### About this task
In two sentences, summarize the news report below on Fourth of July observances.

### Document text
■ ■ ■ ■ ■

Amid controversy over revelations about the National Security Agency, some marked the nation’s 237th birthday by demanding respect for its founding principles.

In Birmingham, Alabama, about 50 demonstrators gathered under intermittent rain and thunderstorms for a “Restore the Fourth” protest - a reference to the U.S. Constitution’s Fourth Amendment protections against unreasonable searches and seizures -- to denounce NSA surveillance programs.

The NSA scandal weighed heavily on the minds of some parade-goers in Maplewood, N.J.

“I think we’ve lost our way,” said Joe Kyle, who teaches U.S. history at a public high school in New Jersey and was pulling his two young daughters in a red wagon festooned with a half-dozen American flags.

Referring to Edward Snowden, a former NSA contractor wanted by Washington for leaking secrets about government surveillance, Kyle said: “I think he should be celebrated, not prosecuted.”

His wife, Kate Ritchie, an attorney, said Snowden should be criminally charged, although she was not surprised by his allegations of NSA spying.

“I don’t like it but it’s not a shocking revelation,” Ritchie said. “There is still plenty about our country to celebrate at this time.”

Fourth of July celebrations mark some of the largest public gatherings since bombs exploded at the finish line of the Boston Marathon, the biggest attack on American soil since followers of Osama bin Laden crashed hijacked jetliners into the World Trade Center and Pentagon on September 11, 2001.

Tamerlan and Dzhokhar Tsarnaev, the two brothers suspected of carrying out the attack on the marathon, originally planned to set off their homemade bombs on July 4 but struck earlier because they had made the devices sooner than expected, law enforcement officials have said.

Tamerlan was killed in a shootout with police, and Dzhokhar is in prison awaiting trial on charges including murder and using a weapon of mass destruction. He could face the death penalty if convicted.

■ ■ ■ ■ ■

### Data extract
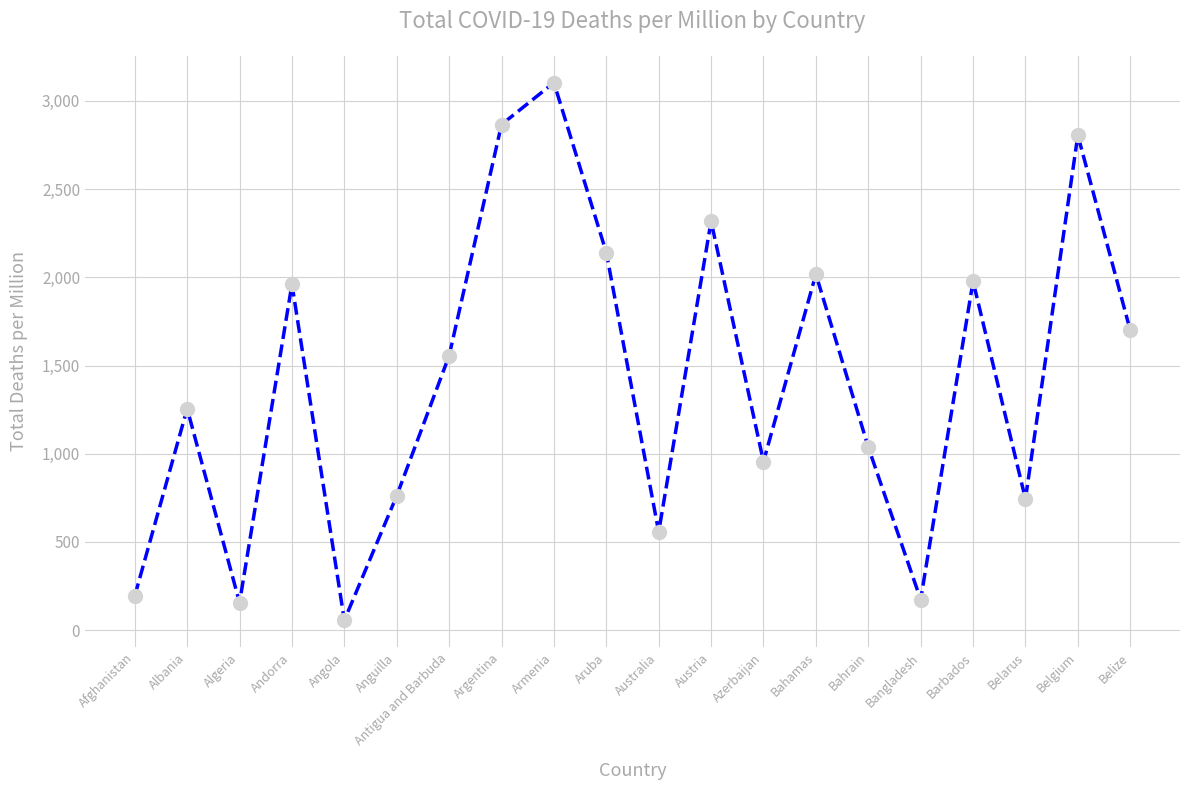

How many interior local peaks (higher than both neighbors) does the data have?

7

■ ■ ■ ■ ■

### Solution to this exercise
On the nation's 237th birthday, some Americans protested NSA surveillance programs, including about 50 demonstrators at a "Restore the Fourth" rally in Birmingham, Alabama, while a married couple attending a parade in Maplewood, N.J., differed over whether Edward Snowden should be celebrated or criminally charged. The celebrations were among the largest public gatherings since the Boston Marathon bombing, which the two brothers suspected of the attack had originally planned for July 4; Tamerlan Tsarnaev was killed in a shootout with police, and Dzhokhar Tsarnaev is in prison awaiting trial and could face the death penalty if convicted.